→ **INSTRUCTIONS FOR THE TASK**: Extract the records below word for word and ignore the images.

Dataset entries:
──────────────────────────────

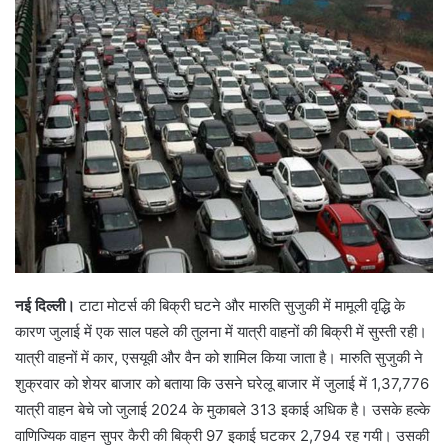
n
e
m
a
i
l
नई दिल्ली।
टाटा मोटर्स की बिक्री घटने और मारुति सुजुकी में मामूली वृद्धि के
कारण जुलाई में एक साल पहले की तुलना में यात्री वाहनों की बिक्री में सुस्ती रही।
यात्री वाहनों में कार, एसयूवी और वैन को शामिल किया जाता है। मारुति सुजुकी ने
शुक्रवार को शेयर बाजार को बताया कि उसने घरेलू बाजार में जुलाई में 1,37,776
यात्री वाहन बेचे जो जुलाई 2024 के मुकाबले 313 इकाई अधिक है। उसके हल्के
वाणिज्यिक वाहन सुपर कैरी की बिक्री 97 इकाई घटकर 2,794 रह गयी। उसकी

──────────────────────────────

→ **RESPONSE FOR THIS EXERCISE**:
n
e
m
a
i
l
नई दिल्ली।
टाटा मोटर्स की बिक्री घटने और मारुति सुजुकी में मामूली वृद्धि के
कारण जुलाई में एक साल पहले की तुलना में यात्री वाहनों की बिक्री में सुस्ती रही।
यात्री वाहनों में कार, एसयूवी और वैन को शामिल किया जाता है। मारुति सुजुकी ने
शुक्रवार को शेयर बाजार को बताया कि उसने घरेलू बाजार में जुलाई में 1,37,776
यात्री वाहन बेचे जो जुलाई 2024 के मुकाबले 313 इकाई अधिक है। उसके हल्के
वाणिज्यिक वाहन सुपर कैरी की बिक्री 97 इकाई घटकर 2,794 रह गयी। उसकी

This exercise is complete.